Une accusation d’assassinat dont la victime se porte bien et plaide pour le meurtrier ne peut pas être soutenue longtemps, même par le fiscal le plus altéré de vindicte publique.

Ainsi Juancho fut-il relâché au bout de quelque temps, avec le regret de devoir sa liberté à l’homme qu’il haïssait le plus sur terre, et dont à aucun prix il n’eût voulu recevoir un service.

En sortant de prison, il dit d’un air sombre :

« Maintenant, me voilà misérablement lié par ce bienfait. Je suis un lâche et un infâme, ou désormais cet homme est sacré pour moi.

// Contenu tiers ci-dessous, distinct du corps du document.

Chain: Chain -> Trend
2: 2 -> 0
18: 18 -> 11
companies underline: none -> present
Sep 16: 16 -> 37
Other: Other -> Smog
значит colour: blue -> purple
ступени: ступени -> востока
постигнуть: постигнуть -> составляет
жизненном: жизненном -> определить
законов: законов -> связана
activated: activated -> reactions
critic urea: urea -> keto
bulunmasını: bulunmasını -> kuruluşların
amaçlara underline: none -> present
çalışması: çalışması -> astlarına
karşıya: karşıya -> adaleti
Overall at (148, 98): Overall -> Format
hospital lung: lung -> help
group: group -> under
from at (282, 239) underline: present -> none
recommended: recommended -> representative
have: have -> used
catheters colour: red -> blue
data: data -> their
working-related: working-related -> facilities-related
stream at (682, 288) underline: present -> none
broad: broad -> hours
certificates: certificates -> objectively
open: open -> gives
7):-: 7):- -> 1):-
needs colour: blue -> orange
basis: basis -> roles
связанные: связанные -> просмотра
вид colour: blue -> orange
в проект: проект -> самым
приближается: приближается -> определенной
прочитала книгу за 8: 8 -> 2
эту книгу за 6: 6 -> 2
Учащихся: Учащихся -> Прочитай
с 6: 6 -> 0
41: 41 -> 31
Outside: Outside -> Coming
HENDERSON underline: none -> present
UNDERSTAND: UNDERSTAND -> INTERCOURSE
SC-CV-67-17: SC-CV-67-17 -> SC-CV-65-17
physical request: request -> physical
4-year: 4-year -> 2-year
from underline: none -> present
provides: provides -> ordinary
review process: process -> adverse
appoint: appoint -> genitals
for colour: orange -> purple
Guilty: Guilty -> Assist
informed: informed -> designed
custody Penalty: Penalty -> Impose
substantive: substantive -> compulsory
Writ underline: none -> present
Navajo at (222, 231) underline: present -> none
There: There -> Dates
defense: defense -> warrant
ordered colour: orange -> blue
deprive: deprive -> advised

Oh ! j’aurais préféré aller aux galères ; dans dix ans je serais revenu et je me serais vengé. »

A dater de ce jour, Juancho disparut. Quelques personnes prétendirent l’avoir vu galoper du côté de l’Andalousie sur son cheval noir. Le fait est qu’on ne le rencontra plus dans Madrid.

Militona respira plus à l’aise ; elle connaissait assez Juancho pour ne plus rien craindre de sa part.

Les deux mariages se firent en même temps et à la même église. Militona avait voulu faire elle-même sa robe de mariée : c’était son chef-d’œuvre ; on l’aurait dite taillée dans les feuilles d’un lis ; elle était si bien faite, que personne ne la remarqua.